On Tuesday, August 18th at 14:31 UTC, another batch of fifty-eight satellites was added to the Starlink constellation by a SpaceX Falcon 9 rocket that was launched from SLC-40 at Cape Canaveral AFS, joining the more than six hundred Starlink satellites already on-orbit.
The confusingly named Starlink-10 mission is actually the eleventh Starlink mission.
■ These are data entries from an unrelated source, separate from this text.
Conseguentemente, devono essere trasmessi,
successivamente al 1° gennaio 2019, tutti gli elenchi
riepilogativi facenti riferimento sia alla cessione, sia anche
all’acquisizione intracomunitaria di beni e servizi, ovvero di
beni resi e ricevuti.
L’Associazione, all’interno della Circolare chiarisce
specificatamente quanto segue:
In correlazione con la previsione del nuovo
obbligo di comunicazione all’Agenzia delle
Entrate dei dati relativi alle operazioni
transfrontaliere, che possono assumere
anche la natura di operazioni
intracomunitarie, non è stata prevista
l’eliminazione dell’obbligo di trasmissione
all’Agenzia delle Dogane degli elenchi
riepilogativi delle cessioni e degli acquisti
It’s called Starlink 10 because it’s the tenth launch of version 1.0 Starlink satellites.
Like some other Starlink launches, this one included ride-share payloads: three earth-observing satellites owned by PlanetLabs: SkySat-19, -20, and -21. Joining eighteen other satellites in the SkySat constellation, these satellites will provide high-resolution imaging available to a variety of governmental, commercial, academic, and non-profit organizations.
This flawless launch with near-perfect weather conditions had an instantaneous launch window, meaning that it had to launch at the exact time in order for the satellites to make it to their intended locations on-orbit.
Like the satellites launched in Starlink-9, these satellites include sun visors that are designed to reduce their reflectivity.
For those of you keeping score at home: This was the sixth flight for the F9 booster B1049.6, which makes it the most reused and most-landed booster. The two fairing halves had also previously flown. Ms. Tree successfully caught a fairing half in her net.